Some 67 dead in Burundi ahead of Mandela visit
Some 67 dead in Burundi ahead of Mandela visit
BUJUMBARA (AFP): At least 67 people have died as fighting between Burundi's army and rebels flared only days before chief peace mediator Nelson Mandela is due to visit the country in the latest bid to end seven years of civil war.
Rebels intensified their attacks on Tuesday, firing their guns towards houses from a hill overlooking a suburb in the south of capital Bujumbara, though without causing any injuries.
A minibus was also ambushed and its passengers mugged some 15 kilometers from the capital, leaving one passenger with a bullet wound.
"The security situation is precarious these days in Bujumbara- Rural (Province)," army spokesman Col. Longin Minani said on national radio Tuesday.
"With each visit by a personality or major event in the capital, the genocide-minded terrorists try to make people talk about them and get themselves a bit of publicity," he added.
Former South African president Mandela, now chief mediator in the peace process aimed at bringing an end to the civil war between Hutu rebels and Tutsi authorities, is due to visit Burundi on Friday.

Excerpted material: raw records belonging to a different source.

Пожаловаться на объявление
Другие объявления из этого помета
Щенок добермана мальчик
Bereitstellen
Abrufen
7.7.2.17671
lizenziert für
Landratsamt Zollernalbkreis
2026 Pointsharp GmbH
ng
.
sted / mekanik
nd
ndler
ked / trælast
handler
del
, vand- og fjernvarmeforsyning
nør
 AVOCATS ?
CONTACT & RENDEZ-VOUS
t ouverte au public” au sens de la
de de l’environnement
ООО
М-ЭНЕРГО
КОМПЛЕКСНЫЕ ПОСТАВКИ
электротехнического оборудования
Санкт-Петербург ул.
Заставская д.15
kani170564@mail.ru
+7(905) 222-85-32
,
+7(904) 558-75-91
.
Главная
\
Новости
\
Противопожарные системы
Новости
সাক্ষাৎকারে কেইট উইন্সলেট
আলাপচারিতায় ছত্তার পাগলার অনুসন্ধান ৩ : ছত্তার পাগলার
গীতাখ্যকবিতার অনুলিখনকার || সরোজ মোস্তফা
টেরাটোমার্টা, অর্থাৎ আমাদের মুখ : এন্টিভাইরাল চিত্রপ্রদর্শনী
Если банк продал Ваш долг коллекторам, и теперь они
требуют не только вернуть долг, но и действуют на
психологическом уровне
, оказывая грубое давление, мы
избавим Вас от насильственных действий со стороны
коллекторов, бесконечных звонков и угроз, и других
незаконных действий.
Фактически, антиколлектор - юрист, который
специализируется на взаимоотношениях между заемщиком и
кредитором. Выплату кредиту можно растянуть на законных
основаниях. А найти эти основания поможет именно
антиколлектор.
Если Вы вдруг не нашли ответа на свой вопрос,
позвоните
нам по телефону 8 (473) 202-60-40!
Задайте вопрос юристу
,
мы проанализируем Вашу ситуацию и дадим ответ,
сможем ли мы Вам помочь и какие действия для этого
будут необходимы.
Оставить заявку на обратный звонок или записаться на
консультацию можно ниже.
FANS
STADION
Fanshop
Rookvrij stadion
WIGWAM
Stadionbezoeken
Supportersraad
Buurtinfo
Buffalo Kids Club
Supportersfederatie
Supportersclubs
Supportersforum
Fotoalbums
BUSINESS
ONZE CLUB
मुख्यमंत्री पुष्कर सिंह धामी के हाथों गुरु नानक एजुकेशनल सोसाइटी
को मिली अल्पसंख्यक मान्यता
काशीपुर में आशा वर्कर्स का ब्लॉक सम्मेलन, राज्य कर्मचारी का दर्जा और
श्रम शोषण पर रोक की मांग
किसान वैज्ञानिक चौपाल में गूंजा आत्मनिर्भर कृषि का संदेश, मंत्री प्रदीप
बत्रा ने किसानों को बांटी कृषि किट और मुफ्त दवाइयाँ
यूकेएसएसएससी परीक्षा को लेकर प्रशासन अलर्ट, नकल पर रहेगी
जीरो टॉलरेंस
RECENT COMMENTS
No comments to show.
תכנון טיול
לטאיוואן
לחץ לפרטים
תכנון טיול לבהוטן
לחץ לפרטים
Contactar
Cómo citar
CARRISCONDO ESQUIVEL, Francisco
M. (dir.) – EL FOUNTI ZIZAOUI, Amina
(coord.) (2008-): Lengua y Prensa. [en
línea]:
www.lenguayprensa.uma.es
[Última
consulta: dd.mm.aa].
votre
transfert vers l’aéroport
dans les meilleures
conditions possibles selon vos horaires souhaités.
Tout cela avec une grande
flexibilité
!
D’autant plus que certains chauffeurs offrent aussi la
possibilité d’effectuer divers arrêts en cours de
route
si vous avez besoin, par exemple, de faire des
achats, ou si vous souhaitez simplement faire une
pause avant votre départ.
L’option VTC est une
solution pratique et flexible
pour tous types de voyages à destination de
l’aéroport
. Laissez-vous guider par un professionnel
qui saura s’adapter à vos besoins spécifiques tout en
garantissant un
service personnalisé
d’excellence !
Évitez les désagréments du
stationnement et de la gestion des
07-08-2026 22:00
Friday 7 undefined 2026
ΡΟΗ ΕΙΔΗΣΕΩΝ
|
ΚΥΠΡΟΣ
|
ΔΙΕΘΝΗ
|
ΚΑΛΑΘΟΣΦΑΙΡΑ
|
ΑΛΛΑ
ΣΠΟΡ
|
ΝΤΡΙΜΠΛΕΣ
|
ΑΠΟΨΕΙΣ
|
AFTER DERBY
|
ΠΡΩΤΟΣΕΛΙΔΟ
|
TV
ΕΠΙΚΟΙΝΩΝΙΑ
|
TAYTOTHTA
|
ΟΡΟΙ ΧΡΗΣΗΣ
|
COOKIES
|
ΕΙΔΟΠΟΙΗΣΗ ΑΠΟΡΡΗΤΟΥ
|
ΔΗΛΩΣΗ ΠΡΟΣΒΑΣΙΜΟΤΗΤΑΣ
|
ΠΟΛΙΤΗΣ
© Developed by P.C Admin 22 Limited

His imminent arrival appears to have sparked a fresh round of blood-letting in a conflict that has claimed an estimated 200,000 lives since 1993.
On Sunday, at least seven people were killed in a rebel ambush 15 kilometers northeast of Bujumbara. Minani later confirmed that the assailants "selectively killed the Tutsis."
But the worst outbreak of violence was reserved for the southern Makamba province, on the frontier with Tanzania, where according to Minani rebels forces "suffered heavy losses, especially in the Nyanza-Lac district, with around 40 killed, 28 injured and 20 firearms recovered."
The Burundian defense ministry confirmed Tuesday that rebels had carried out a massacre Sunday of 16 refugees at a camp in Mabanda and three more in the camp at Muyange in the southern Nyanza-Lac district.
One further victim has reportedly died in his hospital bed after failing to recover from numerous wounds.
Heavy gunfire was also heard Sunday night in the vicinity of eastern Bujumbura, while the sounds of crossfire in Bujumbura- Rural Province were audible on several occasions in the capital over the weekend.
A number of aid organizations have suspended their work in the province as a result of the fighting, humanitarian sources announced.
Col. Minani nevertheless insisted that the government would guarantee "safety on main roads and in the refugee camps, and encourage collaboration between the forces of order and the people, whatever their ethnicity."